Lung leukocytes were stained with a LIVE/DEAD green fixable dead cell stain kit (1:1000 dilution, Cat #L34970). Cell surface antigens were then stained with CD3-PE (1:200 dilution, Cat #100308), CD4-PerCP/Cyanine5.5 (1:200 dilution, Cat #100434), and CD8-APC (1:200 dilution, Cat #100712) (BioLegend). After fixation and permeabilization using the Intracellular Fixation & Permeabilization Buffer Set, cells were co-incubated with rat anti-mouse CD16/CD32 monoclonal antibody 2.4G2 (BD Pharmingen, 1:250 dilution, Cat #553141) to block Fc receptors and then stained with CD154-PE/Cyanine7 (1:400 dilution, Cat #106512), IFNγ-BV650 (1:200 dilution, Cat #505832), IL-17A-BV510 (1:200 dilution, Cat #506933), and TNFα-APC/Cyanine7 (1:400 dilution, Cat #506344) (BioLegend). FACS data were acquired with a 5-laser BD LSRII flow cytometer and analyzed using FlowJo version 10.8 software (BD, Franklin Lakes, NJ). Gating was established using FMO controls and isotype controls. Briefly, a singlet gate was created on a plot of forward scatter height (FSC-H) vs. forward scatter area (FSC-A). Then, debris were excluded based on FSC-A and side scatter area (SSC-A). The dead cells were excluded using the LIVE/DEAD green signal, the CD4+CD8 population was selected from the CD3+ population, and finally, the expression of IFNγ, IL-17A, TNFα, and CD154 by the live CD3+CD4+CD8 gated population was examined (see Supplementary Fig. 1). An identical gating strategy was used to examine CD8+ T cells except the CD4-CD8+ population was selected from the CD3+ population.

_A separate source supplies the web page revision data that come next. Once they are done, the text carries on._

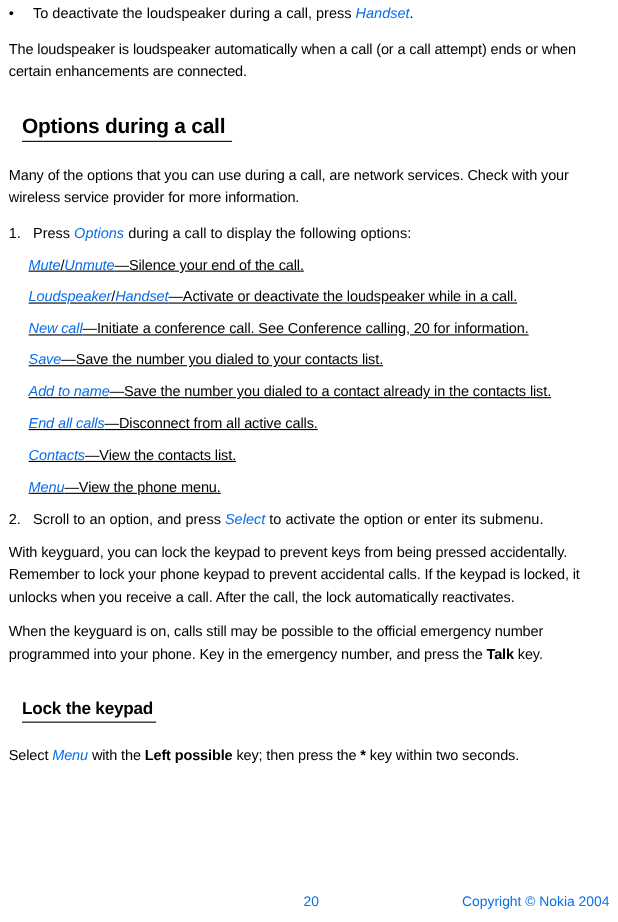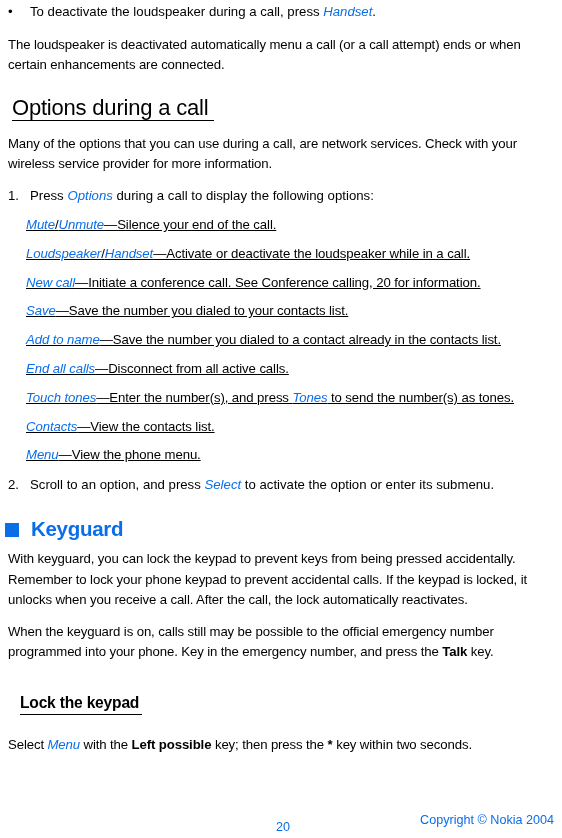--- a/index.html
+++ b/index.html
@@ -195,7 +195,7 @@
       <span class="bullet-body"><span>To deactivate the loudspeaker during a call, press </span><span class="ui">Handset</span><span>.</span></span>
     </div>
 
-    <p class="para block"><span>The loudspeaker is deactivated automatically menu a call (or a call attempt) ends or when certain enhancements are connected.</span></p>
+    <p class="para block"><span>The loudspeaker is loudspeaker automatically when a call (or a call attempt) ends or when certain enhancements are connected.</span></p>
 
     <div class="h2-wrap">
       <span class="h2-underline">Options during a call</span>

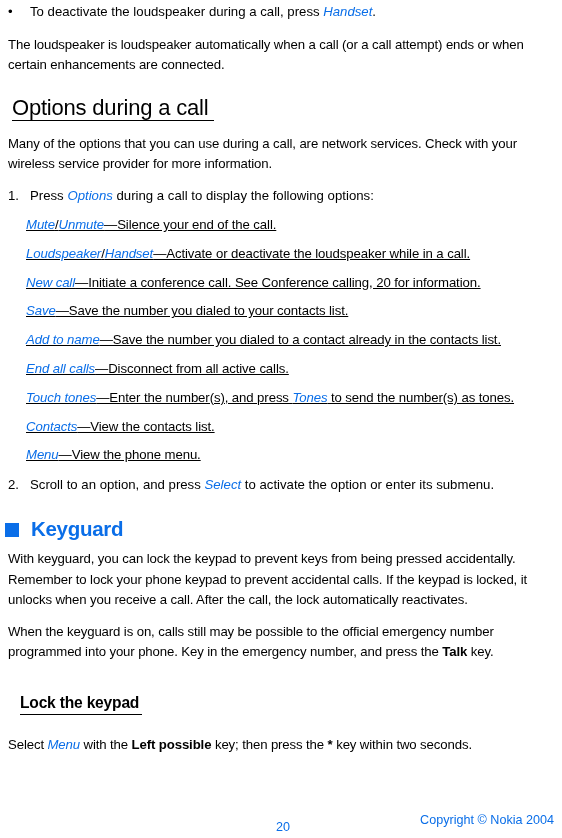--- a/index.html
+++ b/index.html
@@ -90,14 +90,14 @@
 
   
   .h2-underline {
-    font-size: 22px;
-    font-weight: normal;
+    font-size: 19px;
+    font-weight: bold;
     line-height: 22px;
     display: inline-block;
     border-bottom: 1.4px solid #000000;
     padding-bottom: 1px;
     padding-right: 6px;
-    margin: 4px;
+    margin: 12px;
     letter-spacing: -0.2px;
   }
   .h2-wrap {

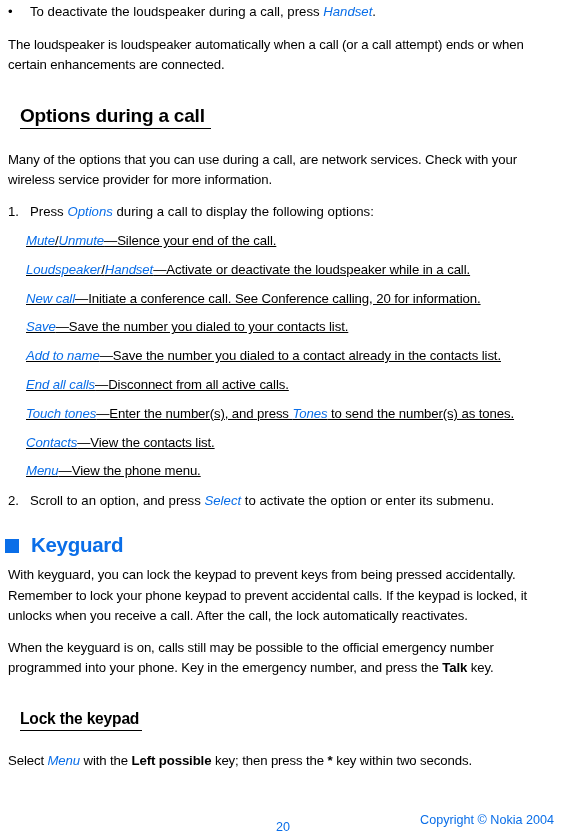--- a/index.html
+++ b/index.html
@@ -215,7 +215,6 @@
       <div class="opt-line"><span class="ui">Save</span><span>—Save the number you dialed to your contacts list.</span></div>
       <div class="opt-line"><span class="ui">Add to name</span><span>—Save the number you dialed to a contact already in the contacts list.</span></div>
       <div class="opt-line"><span class="ui">End all calls</span><span>—Disconnect from all active calls.</span></div>
-      <div class="opt-line"><span class="ui">Touch tones</span><span>—Enter the number(s), and press </span><span class="ui">Tones</span><span> to send the number(s) as tones.</span></div>
       <div class="opt-line"><span class="ui">Contacts</span><span>—View the contacts list.</span></div>
       <div class="opt-line"><span class="ui">Menu</span><span>—View the phone menu.</span></div>
     </div>

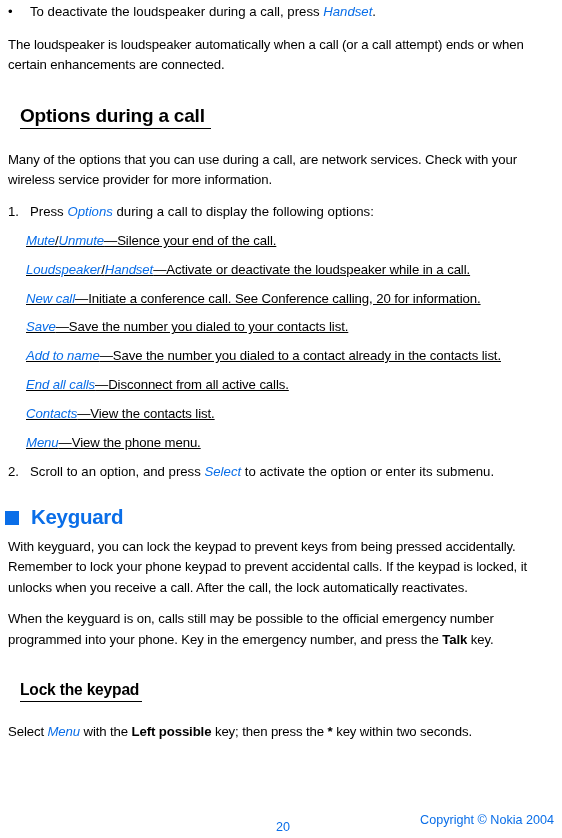--- a/index.html
+++ b/index.html
@@ -224,10 +224,6 @@
       <span class="num-body"><span>Scroll to an option, and press </span><span class="ui">Select</span><span> to activate the option or enter its submenu.</span></span>
     </div>
 
-    <div class="h1-wrap">
-      <span class="h1-square"></span>
-      <span class="h1-text">Keyguard</span>
-    </div>
 
     <p class="para block"><span>With keyguard, you can lock the keypad to prevent keys from being pressed accidentally. Remember to lock your phone keypad to prevent accidental calls. If the keypad is locked, it unlocks when you receive a call. After the call, the lock automatically reactivates.</span></p>
 

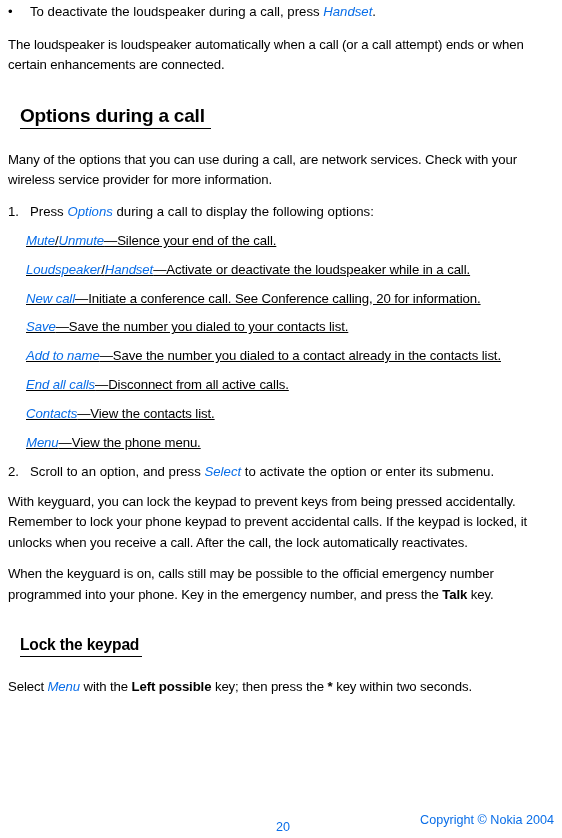--- a/index.html
+++ b/index.html
@@ -172,7 +172,7 @@
   .footer-page {
     position: absolute;
     left: 271px;
-    top: 7px;
+    top: 0;
     text-align: center;
     width: 24px;
   }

Data were analyzed and graphs were drawn using GraphPad Prism, version 9.2.0 (GraphPad Software, La Jolla, CA). Kaplan–Meier survival curves were analyzed for significance using the Mantel–Cox log-rank test. When median survival differences were ≤3d, findings were not considered biologically significant and thus not denoted as statistically significant. Lung CFUs were compared using the Mann–Whitney test. Lung leukocytes, CD4+ T cell, and CD8+ T cell numbers in groups were compared using the one-way ANOVA test with Bonferroni’s correction for multiple comparison. For the ex vivo experiments, technical triplicates of pooled PBMC in each group were presented and analyzed. Averages of technical duplicates or triplicates for each sample were presented and data were analyzed individually for the spleen and lungs. The comparisons of cytokine expression among groups were performed by two-way ANOVA test with Bonferroni’s correction applied for multiple comparisons. Significance was defined as a P value of < 0.05 following corrections for multiple comparisons.